In spite of only producing 0.01% of the world’s annual carbon dioxide emissions, Madagascar is facing the brunt of climate change. Extended droughts, lesser incidences of rainfall, and aggressive cyclones devastate the population’s livelihoods, a great deal of which relying on agriculture. With harsh environmental conditions and low yields and incomes, smallholder farmers turn to alternative sources of revenue and food to survive.
Madagascar’s rich forests offer additional options. However, unsustainable land practices such as slash-and-burn agriculture (locally known as tavy) have greatly degraded the country’s natural forest cover. This also disrupts forest ecosystems and triggers a cycle of soil erosion– aggravating the food production system and further driving smallholder farmers to deforest in the search for new viable land.
“When visitors buying our crafts decreased, I had to grow vegetables and sell them at the market. In a single day, I earn less than one US dollar as there are not many buyers.”
“Before I owned a rice field, I had to destroy the forest. I used half a bucket of seeds, I burned the ground and when the time to harvest came, I was hardly able to harvest four or five buckets of rice.”
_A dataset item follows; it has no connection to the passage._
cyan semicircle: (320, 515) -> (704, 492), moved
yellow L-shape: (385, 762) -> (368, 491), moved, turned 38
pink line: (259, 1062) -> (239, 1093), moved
Enhancing resilience through sustainability
The Sustainable Landscapes in Eastern Madagascar initiative, led by Conservation International and financed by the Green Climate Fund (GCF), is scaling up sustainable landscape management to enhance the resilience of smallholder farmers and channel private finance into climate-smart agricultural practices and investments. These measures provide pathways that help break the cycle of poverty and vulnerability of smallholder farmers and protect Madagascar’s forests from further degradation.
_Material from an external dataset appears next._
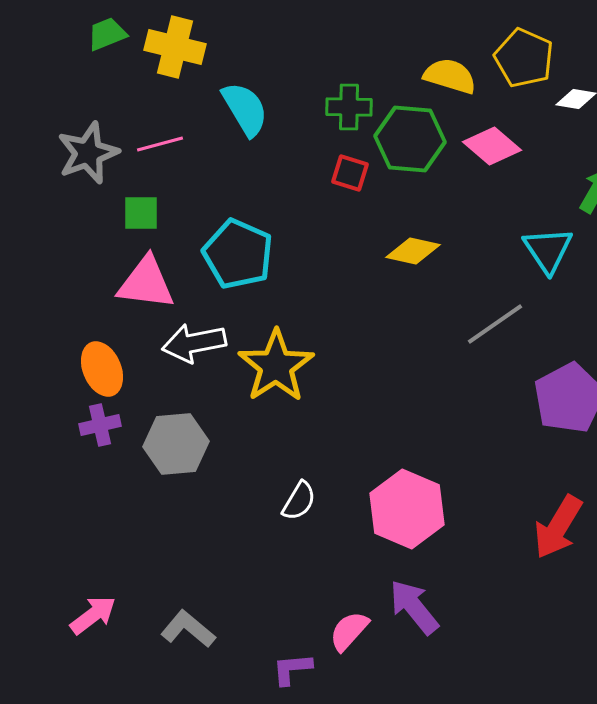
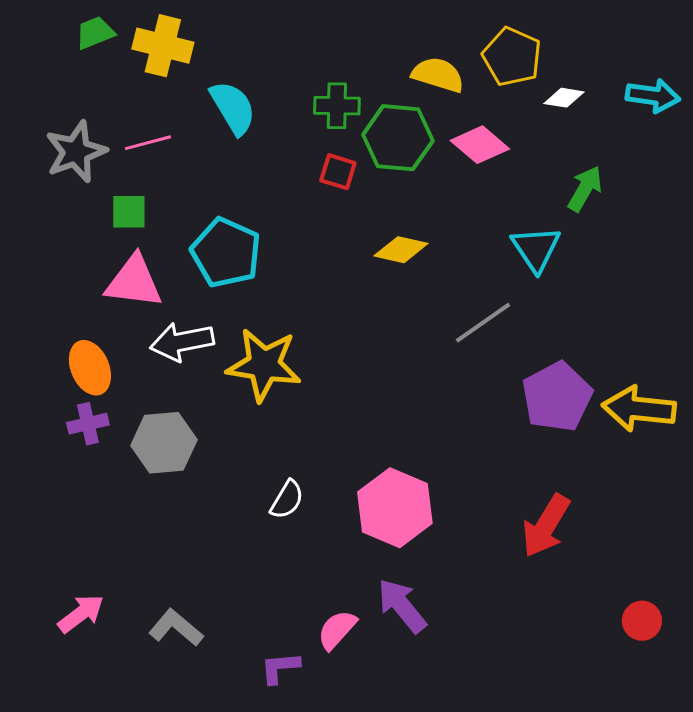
yellow star: (276, 366) -> (264, 365), turned -30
“We work with local communities who are in charge of the local forest through 90 micro-projects including forest monitoring, and they helped us develop plant nurseries and reforestation. The project is using drones to help farmers protect the forest.”
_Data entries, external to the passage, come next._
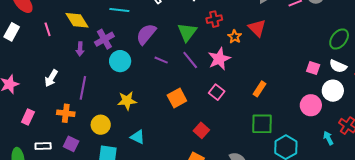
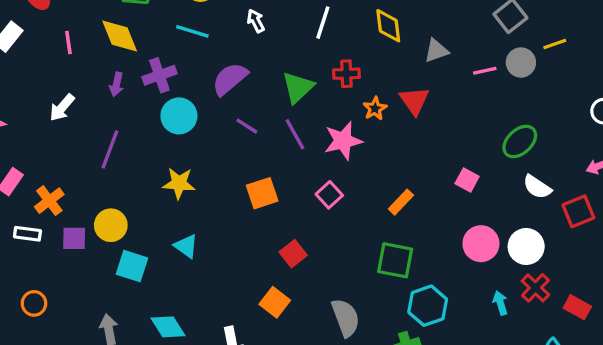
green ellipse: (339, 39) -> (520, 141), moved
pink square: (313, 68) -> (467, 180), moved
white arrow: (51, 78) -> (62, 108), moved
white circle: (333, 91) -> (526, 246), moved
orange cross: (66, 113) -> (49, 201), moved, turned 36
yellow circle: (101, 125) -> (111, 225), moved
purple square: (71, 144) -> (74, 238), turned -35

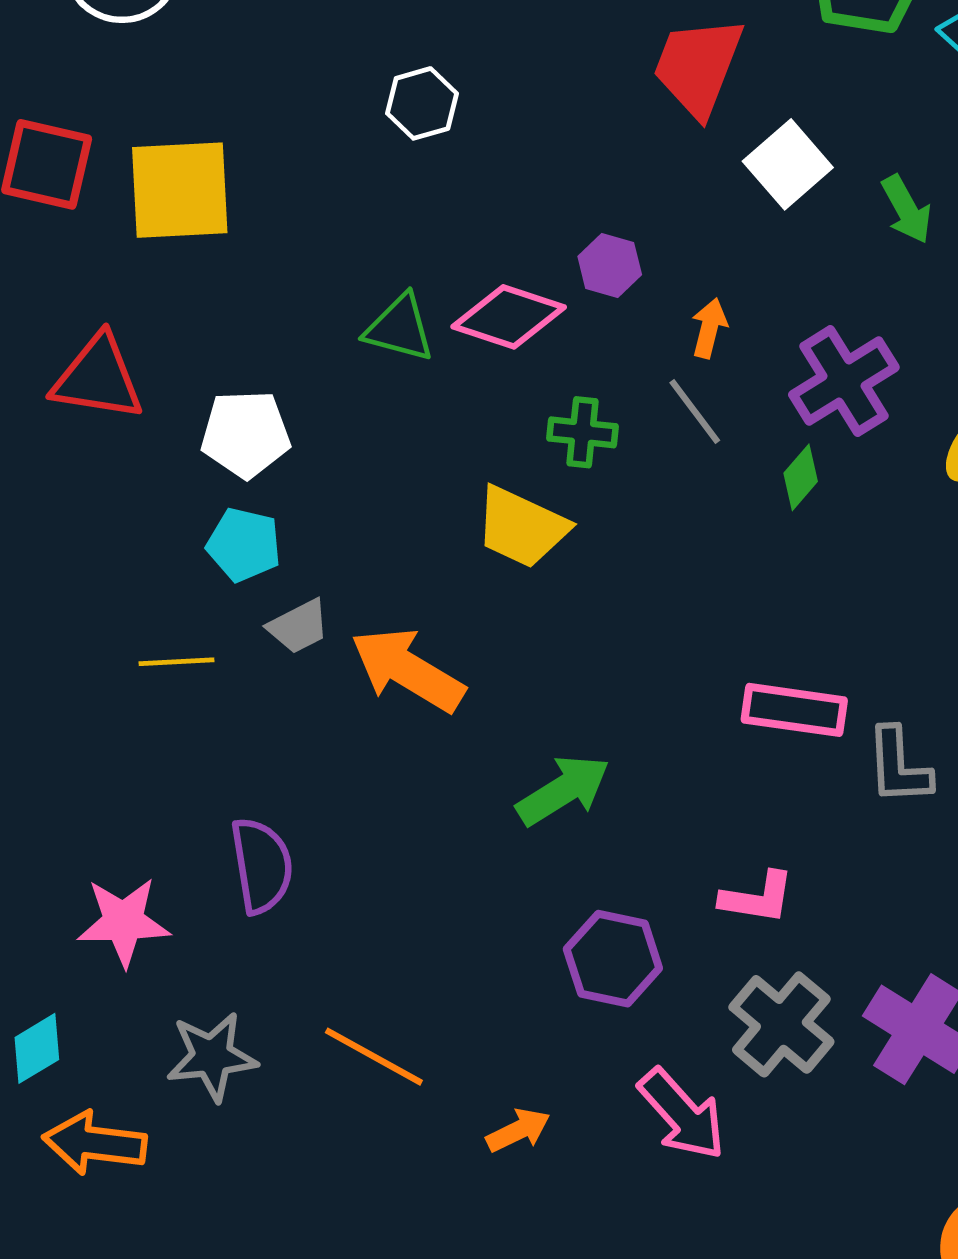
The project covers Ambrositra-Vondrozo and Ankeniheny-Zahamena forest corridors. Even amidst the additional challenge of the COVID-19 pandemic in 2020, the project continues to reach and benefit smallholder farmers and empower them to become local climate champions.
- 121,300 hectares of forest were patrolled by communities, preventing forest fires, deforestation, and other illegal activities
- 317 hectares of forest were restored across 17 municipalities, through community planting of around 183,000 native trees
- 12.4 tonnes of beans, 32.5 tonnes of rice, 73.4 tonnes of ginger, and 1.9 tonnes of Bambara peas included in beneficiary agricultural production
- 35% increase in female farmer trainers, from 24% in 2019
“These farmers have received training in climate-resilient farming techniques to address climate change. Trainers will help guide, advise, and educate farmers within vulnerable communities. Managers are in charge of creating nurseries with native plant seedlings, foreign seedlings, and fruit trees, in order to improve reforestation of deforested areas and plant trees outside the protected areas.”
The project aims to demonstrate a replicable model for addressing smallholder vulnerability that mobilises both the public and private sector. Funds will be leveraged through a first-of-its-kind Green/Climate Bond, with all returns and profits from GCF’s investments in the private sector activities re-invested for climate activities in the country.
GCF works with partners to deliver appropriate and targeted investment in agriculture for smallholder farmers. Through the collaboration of Conservation International and GCF, the Sustainable Landscapes in Eastern Madagascar project is helping transform livelihoods, reverse long-term trends of environmental degradation, and reduce greenhouse gas emissions from unsustainable forest and land-use practices.
“At the end of this project, communities will have the resiliency skills to cope with climate change. And the forest corridor will be well-managed due to forest patrolling efforts and reduced encroachment into the forest because of the improved agricultural inputs and practices, with local communities having the necessary management skills and awareness of the importance of nature.”